The Florida lawyer who last year won financier Ron Perelman a $1.6 billion verdict in a suit against investment bank Morgan Stanley & Co. has set his sights on law firm Proskauer Rose.
John "Jack" Scarola of West Palm Beach's Searcy Denney Scarola Barnhart & Shipley is representing two former Proskauer clients in two separate suits against the 715-lawyer New York firm. Both plaintiffs claim Proskauer breached its fiduciary duty to them, giving faulty advice that wound up costing them millions.
One of the suits involves an investor who claims he was sucked into a disastrous investment by professionals eager for more fees, a situation Scarola said broadly paralleled that of Perelman.
"[Proskauer] clearly ignored warning signs that things were not going well with the transaction," Scarola said Monday.
But Robert Kafin, a Proskauer partner and the firm's general counsel, said his firm had acted appropriately in the matters at issue in the suits, both of which were filed in Palm Beach County Circuit Court.
"We didn't do anything wrong and we're going to defend ourselves," he said. The firm is participating in its own defense but is also being represented by James W. Beasley of West Palm Beach's Beasley Hauser Kramer & Leonard.
In the earlier of the two suits, filed at the end of last year, investor M. Lee Pearce claims his longtime lawyer, Proskauer partner Stuart Rosow, also named individually as a defendant, deceived him into making a disastrous investment.
Pearce, who is asking for $19.5 million in damages, stated in his complaint that Rosow had been his lawyer since the 1970s and he moved his business to Proskauer after Rosow joined that firm from New York's Kaye Scholer in 1998. Pearce claims he paid Proskauer millions in fees between 1998 and 2004.

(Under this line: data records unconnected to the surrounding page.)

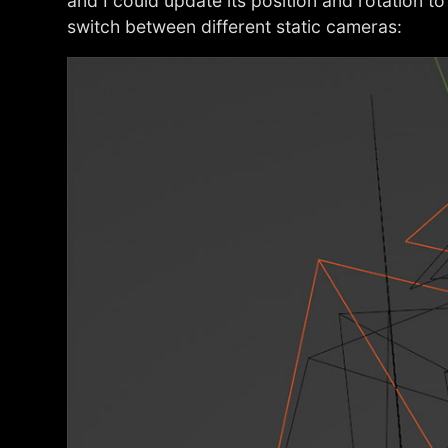
and I could update its position and rotation t
switch between different static cameras: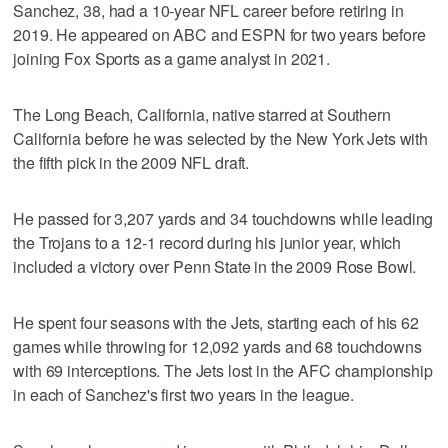
Sanchez, 38, had a 10-year NFL career before retiring in
2019. He appeared on ABC and ESPN for two years before
joining Fox Sports as a game analyst in 2021.
The Long Beach, California, native starred at Southern
California before he was selected by the New York Jets with
the fifth pick in the 2009 NFL draft.
He passed for 3,207 yards and 34 touchdowns while leading
the Trojans to a 12-1 record during his junior year, which
included a victory over Penn State in the 2009 Rose Bowl.
He spent four seasons with the Jets, starting each of his 62
games while throwing for 12,092 yards and 68 touchdowns
with 69 interceptions. The Jets lost in the AFC championship
in each of Sanchez's first two years in the league.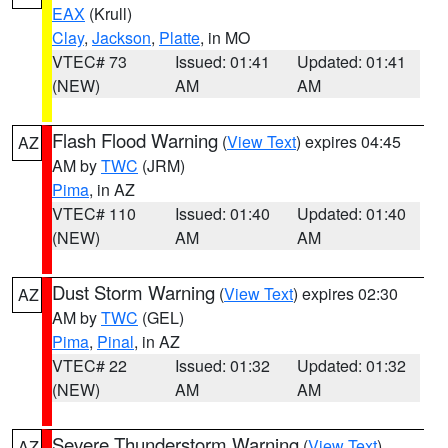
EAX
(Krull)
Clay
,
Jackson
,
Platte
, in MO
VTEC# 73
Issued: 01:41
Updated: 01:41
(NEW)
AM
AM
Flash Flood Warning
(
View Text
) expires 04:45
AZ
AM by
TWC
(JRM)
Pima
, in AZ
VTEC# 110
Issued: 01:40
Updated: 01:40
(NEW)
AM
AM
Dust Storm Warning
(
View Text
) expires 02:30
AZ
AM by
TWC
(GEL)
Pima
,
Pinal
, in AZ
VTEC# 22
Issued: 01:32
Updated: 01:32
(NEW)
AM
AM
Severe Thunderstorm Warning
(
View Text
)
AZ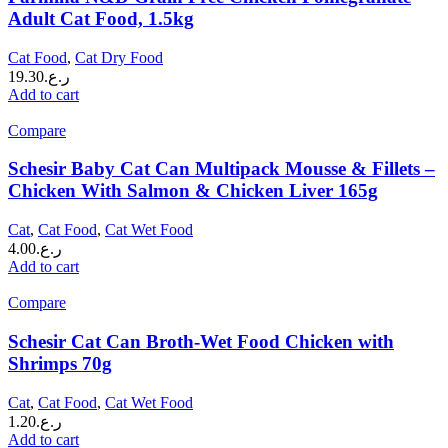
Adult Cat Food, 1.5kg
Cat Food
,
Cat Dry Food
19.30
ر.ع.
Add to cart
Compare
Schesir Baby Cat Can Multipack Mousse & Fillets –
Chicken With Salmon & Chicken Liver 165g
Cat
,
Cat Food
,
Cat Wet Food
4.00
ر.ع.
Add to cart
Compare
Schesir Cat Can Broth-Wet Food Chicken with
Shrimps 70g
Cat
,
Cat Food
,
Cat Wet Food
1.20
ر.ع.
Add to cart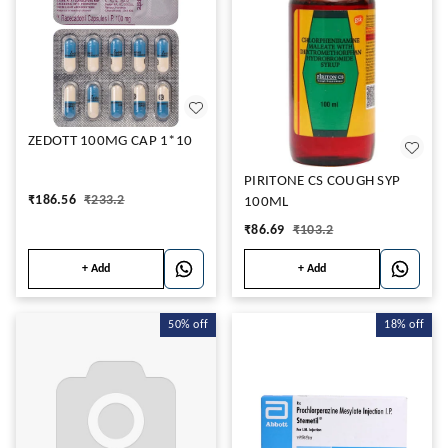
ZEDOTT 100MG CAP 1*10
PIRITONE CS COUGH SYP
₹
186.56
₹
233.2
100ML
₹
86.69
₹
103.2
+ Add
+ Add
50%
off
18%
off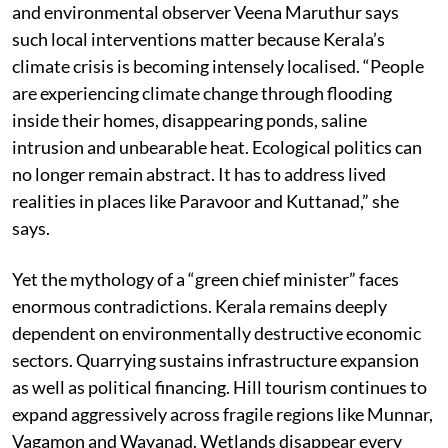
and environmental observer Veena Maruthur says
such local interventions matter because Kerala’s
climate crisis is becoming intensely localised. “People
are experiencing climate change through flooding
inside their homes, disappearing ponds, saline
intrusion and unbearable heat. Ecological politics can
no longer remain abstract. It has to address lived
realities in places like Paravoor and Kuttanad,” she
says.
Yet the mythology of a “green chief minister” faces
enormous contradictions. Kerala remains deeply
dependent on environmentally destructive economic
sectors. Quarrying sustains infrastructure expansion
as well as political financing. Hill tourism continues to
expand aggressively across fragile regions like Munnar,
Vagamon and Wayanad. Wetlands disappear every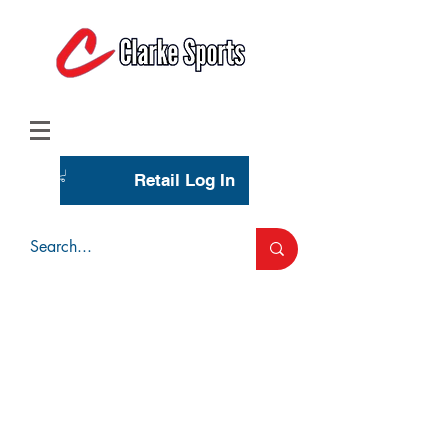
(713) 944-0275
(800) 777-3444
Retail Log In
Wholesale Account Login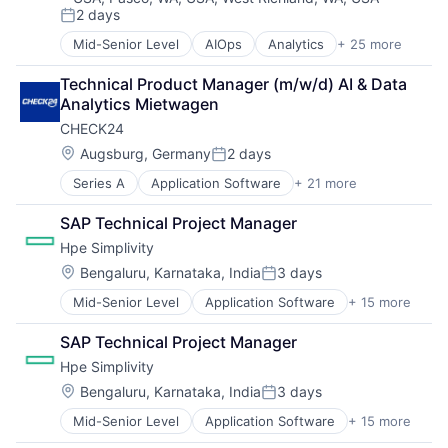
Technology
2 days
Lead Generation
Technology and Computing
Posted:
Media and Information Services (B2B)
Mid-Senior Level
AIOps
Analytics
+ 25 more
APM
Productivity Tools
Application Performance Management
Sales Automation
Technical Product Manager (m/w/d) AI & Data 
Artificial Intelligence
Science and Engineering
Analytics Mietwagen
Automation
Software
CHECK24
Business Process Management
Software Engineering
Business/Productivity Software
Location:
Augsburg, Germany
2 days
Technology
Posted:
CI/CD
Technology, Information and Internet
Series A
Application Software
+ 21 more
Business Services
Data & Analytics
Consumer Goods
Data Storage
SAP Technical Project Manager
E-Commerce
DevOps
Hpe Simplivity
Energy
Docker
Finance
Enterprise Software
Location:
Bengaluru, Karnataka, India
3 days
Posted:
Financial Services
Infrastructure Monitoring
Mid-Senior Level
Application Software
+ 15 more
Big Data
Hardware
Internet
Cloud Computing
Information Services (B2C)
IT Automation
SAP Technical Project Manager
Computer
Insurance
IT Infrastructure
Hpe Simplivity
Consumer Electronics
Internet
Media and Information Services (B2B)
Data & Analytics
Internet Services
Location:
Observability
Bengaluru, Karnataka, India
3 days
Posted:
Data Storage
Java
Platform
Mid-Senior Level
Application Software
+ 15 more
Big Data
Enterprise Software
Marketplace
Software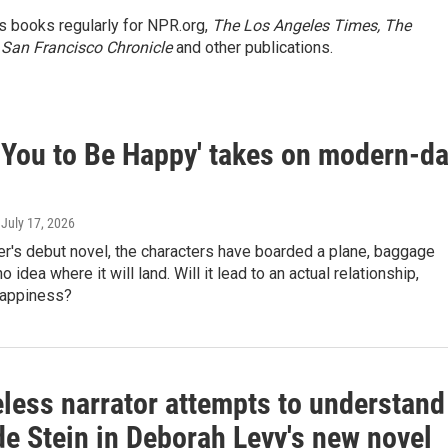
s books regularly for NPR.org,
The Los Angeles Times, The
 San Francisco Chronicle
and other publications.
t You to Be Happy' takes on modern-d
, July 17, 2026
r's debut novel, the characters have boarded a plane, baggage
 no idea where it will land. Will it lead to an actual relationship,
happiness?
less narrator attempts to understand
de Stein in Deborah Levy's new novel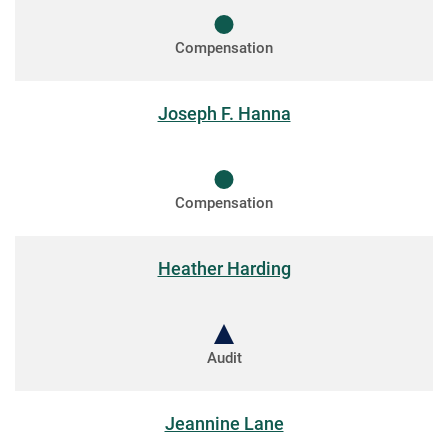
Compensation
Joseph F. Hanna
Compensation
Heather Harding
Audit
Jeannine Lane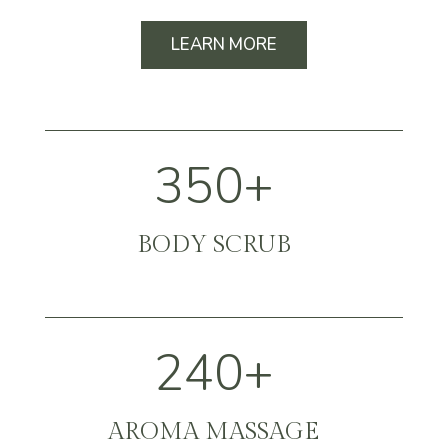
LEARN MORE
350+
BODY SCRUB
240+
AROMA MASSAGE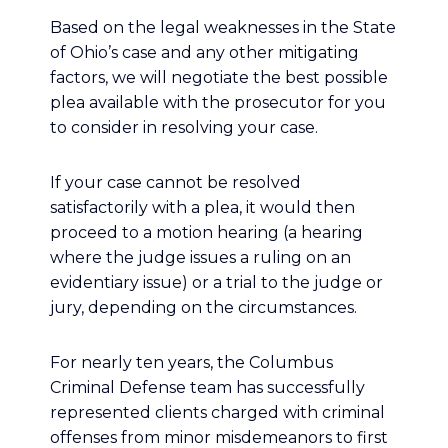
Based on the legal weaknesses in the State
of Ohio’s case and any other mitigating
factors, we will negotiate the best possible
plea available with the prosecutor for you
to consider in resolving your case.
If your case cannot be resolved
satisfactorily with a plea, it would then
proceed to a motion hearing (a hearing
where the judge issues a ruling on an
evidentiary issue) or a trial to the judge or
jury, depending on the circumstances.
For nearly ten years, the Columbus
Criminal Defense team has successfully
represented clients charged with criminal
offenses from minor misdemeanors to first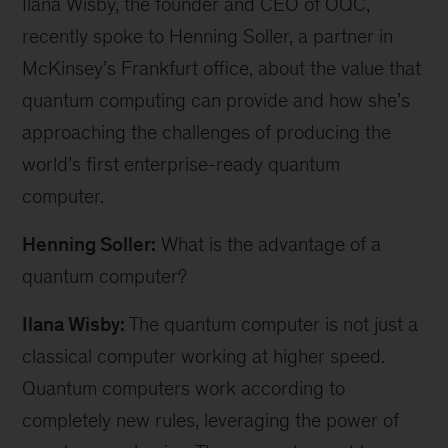
Ilana Wisby, the founder and CEO of OQC,
recently spoke to Henning Soller, a partner in
McKinsey’s Frankfurt office, about the value that
quantum computing can provide and how she’s
approaching the challenges of producing the
world’s first enterprise-ready quantum
computer.
Henning Soller:
What is the advantage of a
quantum computer?
Ilana Wisby:
The quantum computer is not just a
classical computer working at higher speed.
Quantum computers work according to
completely new rules, leveraging the power of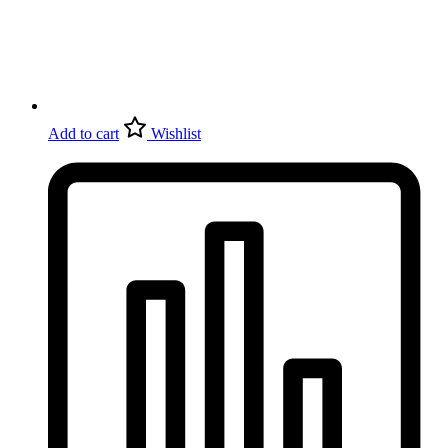
Add to cart
Wishlist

According to the complaint, Rosow approached Pearce in 1998 about investing in three health maintenance organizations that were consolidating into a larger health care company. Pearce retained Proskauer to evaluate the investment and perform due diligence for the proposed transaction. He claims he also asked that any investment be structured to protect him from any personal liability and to cast him as a minority investor.